Framework
Framework
Intentional Friction
Intentional Friction
This is how to use friction on purpose!
This is how to use friction on purpose!
by
Sukari Keetin
Friction as a forcing function for quality.
When everything is frictionless, like with templates, AI tools, or drag-and-drop features, the results often look the same. Friction in the creative process—such as constraints, feedback, and iteration—stimulates deeper thinking. You can connect this to your design systems work: a good component library not only makes things easier but also sets helpful limits that guide teams toward better, more consistent results, not just faster ones.
The difference between good friction and bad friction.
Bad friction comes from bureaucracy, like unnecessary approvals, unclear briefs, or broken handoff processes. Good friction is strategic, such as a required design review, a structured A/B test, or a planned pause before launch. This fits your growth design perspective: the friction of testing and measuring prior to scaling is what sets high-performing design apart from simply shipping quickly.
Friction builds value perception.
There’s a behavioral economics angle here. When things come too easily, clients, stakeholders, and even designers themselves tend to undervalue them. If you remove all friction from the creative process, you risk turning your work into a commodity. This matters in your corporate work—how do you show the strategic value of platform design?—and in your independent practice, where you want to position your services as premium.
Friction as a competitive moat.
Now that AI can generate a landing page in seconds, being willing to handle uncertainty, work through tough problems, and stay engaged during the messy parts of creative work sets you apart. Designers and businesses that welcome productive friction will outperform those who only focus on speed.

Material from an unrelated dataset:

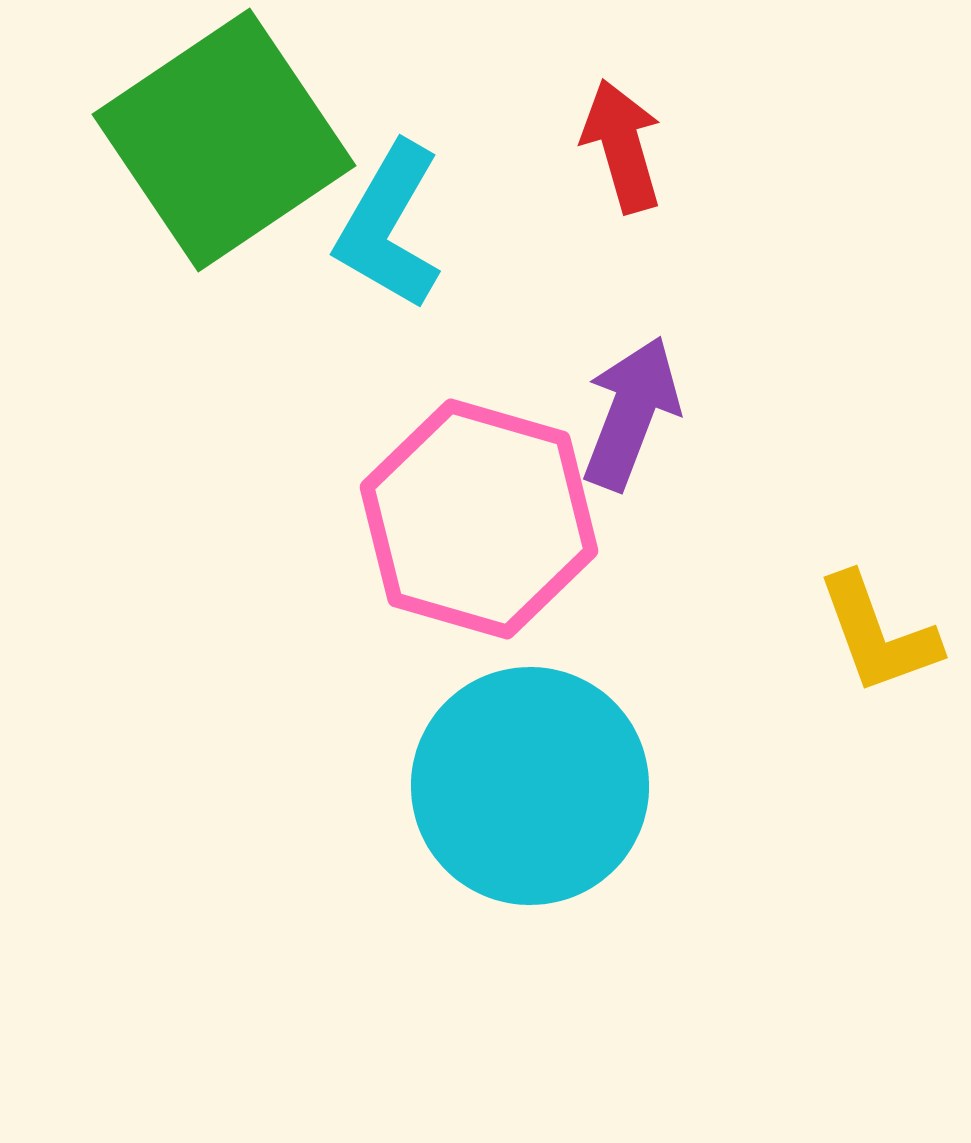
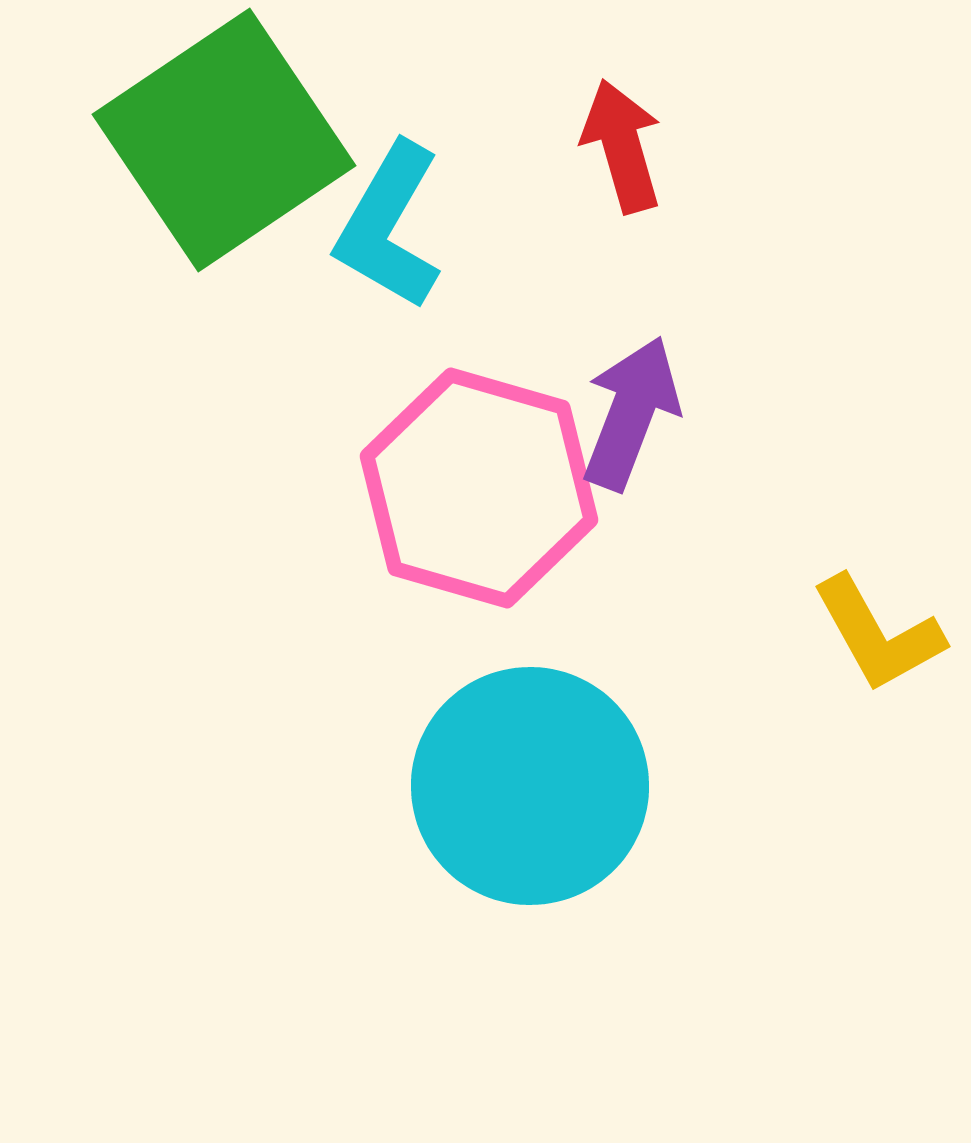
pink hexagon: moved 31 px up
yellow L-shape: rotated 9 degrees counterclockwise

A workable framework to close with:
You could suggest a "Friction Audit"—a way for teams or individual designers to check where they have too much friction that slows them down without adding value, and where they have too little, so speed is hurting quality or strategy. This gives readers a practical step and shows you think in systems.
Friction as a forcing function for quality.
When everything is frictionless, like with templates, AI tools, or drag-and-drop features, the results often look the same. Friction in the creative process—such as constraints, feedback, and iteration—stimulates deeper thinking. You can connect this to your design systems work: a good component library not only makes things easier but also sets helpful limits that guide teams toward better, more consistent results, not just faster ones.
The difference between good friction and bad friction.
Bad friction comes from bureaucracy, like unnecessary approvals, unclear briefs, or broken handoff processes. Good friction is strategic, such as a required design review, a structured A/B test, or a planned pause before launch. This fits your growth design perspective: the friction of testing and measuring prior to scaling is what sets high-performing design apart from simply shipping quickly.
Friction builds value perception.
There’s a behavioral economics angle here. When things come too easily, clients, stakeholders, and even designers themselves tend to undervalue them. If you remove all friction from the creative process, you risk turning your work into a commodity. This matters in your corporate work—how do you show the strategic value of platform design?—and in your independent practice, where you want to position your services as premium.
Friction as a competitive moat.
Now that AI can generate a landing page in seconds, being willing to handle uncertainty, work through tough problems, and stay engaged during the messy parts of creative work sets you apart. Designers and businesses that welcome productive friction will outperform those who only focus on speed.
A workable framework to close with:
You could suggest a "Friction Audit"—a way for teams or individual designers to check where they have too much friction that slows them down without adding value, and where they have too little, so speed is hurting quality or strategy. This gives readers a practical step and shows you think in systems.